:: Required action ::
Set down every entry exactly as given. Pictures are to be left out.

:: Data provided ::
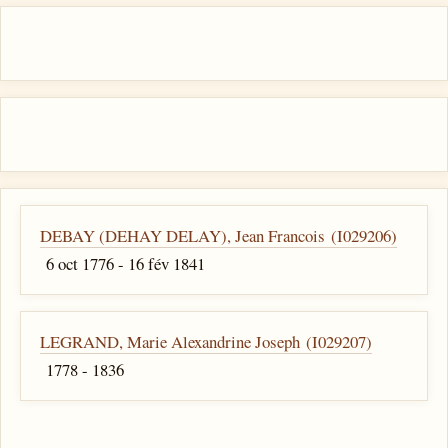
DEBAY (DEHAY DELAY), Jean Francois (I029206)
6 oct 1776 - 16 fév 1841
LEGRAND, Marie Alexandrine Joseph (I029207)
1778 - 1836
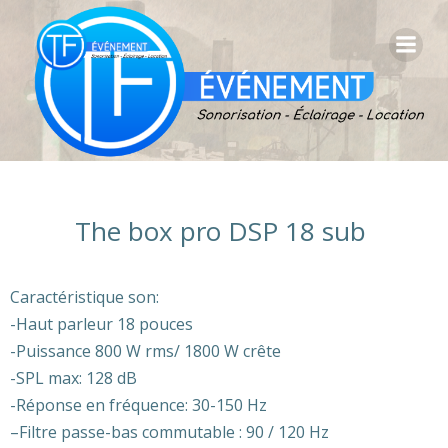
Aller
au
contenu
The box pro DSP 18 sub
Caractéristique son:
-Haut parleur 18 pouces
-Puissance 800 W rms/ 1800 W crête
-SPL max: 128 dB
-Réponse en fréquence: 30-150 Hz
–
Filtre passe-bas commutable : 90 / 120 Hz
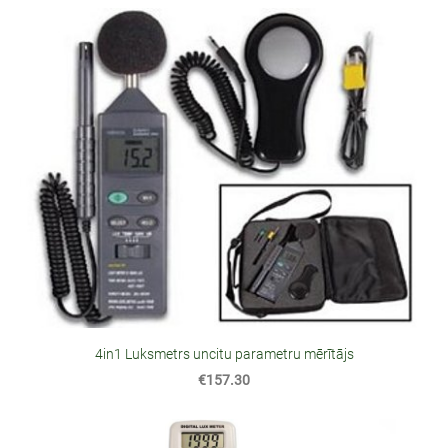
4in1 Luksmetrs uncitu parametru mērītājs
€157.30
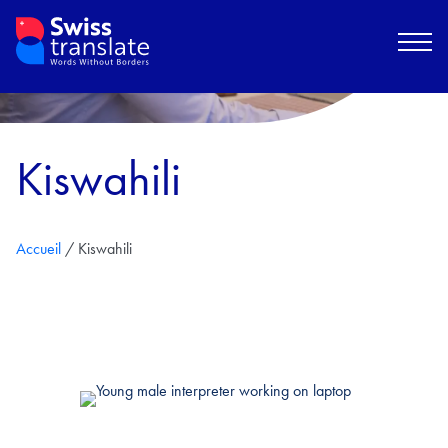
Kiswahili
Accueil
/
Kiswahili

:: Task response ::
DEBAY (DEHAY DELAY), Jean Francois (I029206)
6 oct 1776 - 16 fév 1841
LEGRAND, Marie Alexandrine Joseph (I029207)
1778 - 1836
Aller
au
contenu
The box pro DSP 18 sub
Caractéristique son:
-Haut parleur 18 pouces
-Puissance 800 W rms/ 1800 W crête
-SPL max: 128 dB
-Réponse en fréquence: 30-150 Hz
–
Filtre passe-bas commutable : 90 / 120 Hz
4in1 Luksmetrs uncitu parametru mērītājs
€157.30
Kiswahili
Accueil
/
Kiswahili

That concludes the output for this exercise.